====== INFORMATION ======

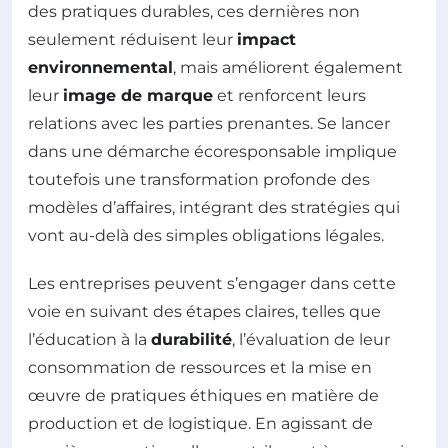
des pratiques durables, ces dernières non
seulement réduisent leur
impact
environnemental
, mais améliorent également
leur
image de marque
et renforcent leurs
relations avec les parties prenantes. Se lancer
dans une démarche écoresponsable implique
toutefois une transformation profonde des
modèles d’affaires, intégrant des stratégies qui
vont au-delà des simples obligations légales.
Les entreprises peuvent s’engager dans cette
voie en suivant des étapes claires, telles que
l’éducation à la
durabilité
, l’évaluation de leur
consommation de ressources et la mise en
œuvre de pratiques éthiques en matière de
production et de logistique. En agissant de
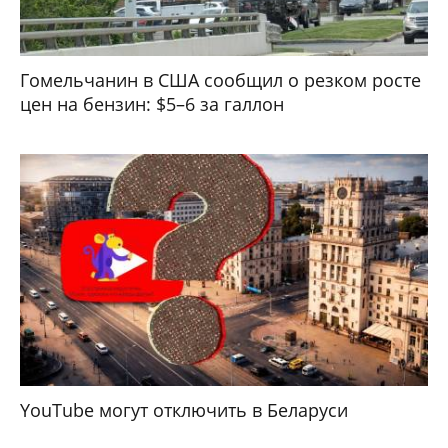
Гомельчанин в США сообщил о резком росте
цен на бензин: $5–6 за галлон
YouTube могут отключить в Беларуси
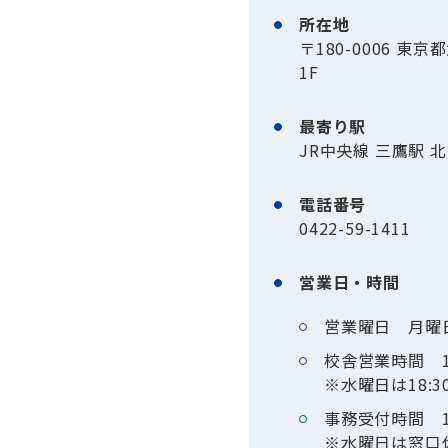
所在地
〒180-0006 東
1F
最寄り駅
JR中央線 三鷹駅 
電話番号
0422-59-1411
営業日・時間
営業曜日 月曜
校舎営業時間 14:
※水曜日は18:30
事務受付時間 14:
※水曜日は窓口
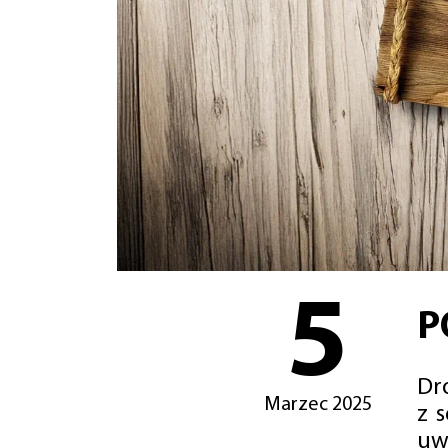
5
P
Dro
Marzec 2025
z 
uw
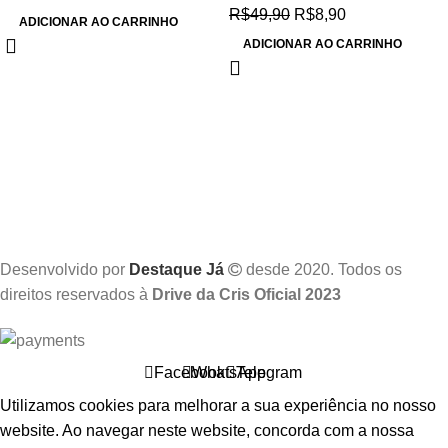
R$
49,90
R$
8,90
ADICIONAR AO CARRINHO
ADICIONAR AO CARRINHO
Desenvolvido por
Destaque Já
desde 2020. Todos os
direitos reservados à
Drive da Cris Oficial 2023
Facebook
WhatsApp
Telegram
Utilizamos cookies para melhorar a sua experiência no nosso
website. Ao navegar neste website, concorda com a nossa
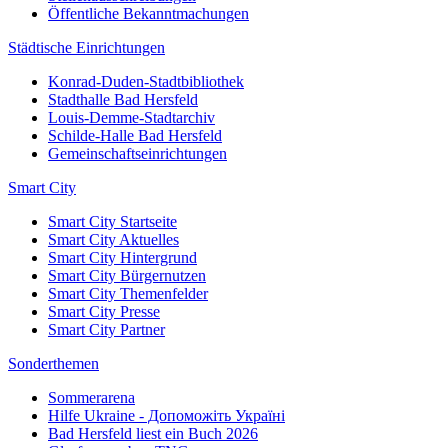
Öffentliche Bekanntmachungen
Städtische Einrichtungen
Konrad-Duden-Stadtbibliothek
Stadthalle Bad Hersfeld
Louis-Demme-Stadtarchiv
Schilde-Halle Bad Hersfeld
Gemeinschaftseinrichtungen
Smart City
Smart City Startseite
Smart City Aktuelles
Smart City Hintergrund
Smart City Bürgernutzen
Smart City Themenfelder
Smart City Presse
Smart City Partner
Sonderthemen
Sommerarena
Hilfe Ukraine - Допоможіть Україні
Bad Hersfeld liest ein Buch 2026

======

For this exercise, copy each line from the listing above that has the word "dans".

dans une démarche écoresponsable implique
Les entreprises peuvent s’engager dans cette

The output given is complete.